Exercise ▸
Write out every line of the records below, keeping each word and character unchanged.

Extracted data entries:
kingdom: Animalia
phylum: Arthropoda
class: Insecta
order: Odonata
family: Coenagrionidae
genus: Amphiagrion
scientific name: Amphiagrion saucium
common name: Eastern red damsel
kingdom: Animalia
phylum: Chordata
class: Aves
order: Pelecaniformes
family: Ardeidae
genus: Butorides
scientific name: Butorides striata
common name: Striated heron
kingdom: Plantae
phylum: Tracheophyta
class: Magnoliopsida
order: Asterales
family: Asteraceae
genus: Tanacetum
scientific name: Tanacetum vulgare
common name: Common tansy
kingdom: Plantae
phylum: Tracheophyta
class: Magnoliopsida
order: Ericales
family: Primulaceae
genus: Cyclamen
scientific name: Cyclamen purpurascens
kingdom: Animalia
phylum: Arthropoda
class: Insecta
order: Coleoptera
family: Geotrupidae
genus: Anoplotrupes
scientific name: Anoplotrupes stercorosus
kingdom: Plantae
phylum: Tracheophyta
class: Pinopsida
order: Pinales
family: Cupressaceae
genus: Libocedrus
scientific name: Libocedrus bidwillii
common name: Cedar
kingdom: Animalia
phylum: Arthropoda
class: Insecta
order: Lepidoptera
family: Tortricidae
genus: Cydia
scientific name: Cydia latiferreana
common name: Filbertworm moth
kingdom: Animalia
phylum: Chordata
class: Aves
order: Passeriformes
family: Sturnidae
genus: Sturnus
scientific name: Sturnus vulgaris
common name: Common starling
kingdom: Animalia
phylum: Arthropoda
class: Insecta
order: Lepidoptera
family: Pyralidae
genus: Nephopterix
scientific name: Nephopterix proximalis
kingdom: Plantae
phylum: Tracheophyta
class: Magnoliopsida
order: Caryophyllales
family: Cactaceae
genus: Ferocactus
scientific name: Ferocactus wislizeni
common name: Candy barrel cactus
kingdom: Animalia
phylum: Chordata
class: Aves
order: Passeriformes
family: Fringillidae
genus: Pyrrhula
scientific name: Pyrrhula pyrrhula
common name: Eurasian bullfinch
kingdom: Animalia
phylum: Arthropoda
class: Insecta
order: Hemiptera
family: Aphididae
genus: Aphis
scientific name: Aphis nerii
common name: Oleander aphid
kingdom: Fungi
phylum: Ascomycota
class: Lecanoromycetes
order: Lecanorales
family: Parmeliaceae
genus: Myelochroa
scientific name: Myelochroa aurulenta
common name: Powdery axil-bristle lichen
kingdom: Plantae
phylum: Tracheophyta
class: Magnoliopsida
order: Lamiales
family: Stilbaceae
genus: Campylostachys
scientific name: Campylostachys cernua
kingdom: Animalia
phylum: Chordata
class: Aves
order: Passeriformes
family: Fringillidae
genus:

Task response ▸
kingdom: Animalia
phylum: Arthropoda
class: Insecta
order: Odonata
family: Coenagrionidae
genus: Amphiagrion
scientific name: Amphiagrion saucium
common name: Eastern red damsel
kingdom: Animalia
phylum: Chordata
class: Aves
order: Pelecaniformes
family: Ardeidae
genus: Butorides
scientific name: Butorides striata
common name: Striated heron
kingdom: Plantae
phylum: Tracheophyta
class: Magnoliopsida
order: Asterales
family: Asteraceae
genus: Tanacetum
scientific name: Tanacetum vulgare
common name: Common tansy
kingdom: Plantae
phylum: Tracheophyta
class: Magnoliopsida
order: Ericales
family: Primulaceae
genus: Cyclamen
scientific name: Cyclamen purpurascens
kingdom: Animalia
phylum: Arthropoda
class: Insecta
order: Coleoptera
family: Geotrupidae
genus: Anoplotrupes
scientific name: Anoplotrupes stercorosus
kingdom: Plantae
phylum: Tracheophyta
class: Pinopsida
order: Pinales
family: Cupressaceae
genus: Libocedrus
scientific name: Libocedrus bidwillii
common name: Cedar
kingdom: Animalia
phylum: Arthropoda
class: Insecta
order: Lepidoptera
family: Tortricidae
genus: Cydia
scientific name: Cydia latiferreana
common name: Filbertworm moth
kingdom: Animalia
phylum: Chordata
class: Aves
order: Passeriformes
family: Sturnidae
genus: Sturnus
scientific name: Sturnus vulgaris
common name: Common starling
kingdom: Animalia
phylum: Arthropoda
class: Insecta
order: Lepidoptera
family: Pyralidae
genus: Nephopterix
scientific name: Nephopterix proximalis
kingdom: Plantae
phylum: Tracheophyta
class: Magnoliopsida
order: Caryophyllales
family: Cactaceae
genus: Ferocactus
scientific name: Ferocactus wislizeni
common name: Candy barrel cactus
kingdom: Animalia
phylum: Chordata
class: Aves
order: Passeriformes
family: Fringillidae
genus: Pyrrhula
scientific name: Pyrrhula pyrrhula
common name: Eurasian bullfinch
kingdom: Animalia
phylum: Arthropoda
class: Insecta
order: Hemiptera
family: Aphididae
genus: Aphis
scientific name: Aphis nerii
common name: Oleander aphid
kingdom: Fungi
phylum: Ascomycota
class: Lecanoromycetes
order: Lecanorales
family: Parmeliaceae
genus: Myelochroa
scientific name: Myelochroa aurulenta
common name: Powdery axil-bristle lichen
kingdom: Plantae
phylum: Tracheophyta
class: Magnoliopsida
order: Lamiales
family: Stilbaceae
genus: Campylostachys
scientific name: Campylostachys cernua
kingdom: Animalia
phylum: Chordata
class: Aves
order: Passeriformes
family: Fringillidae
genus:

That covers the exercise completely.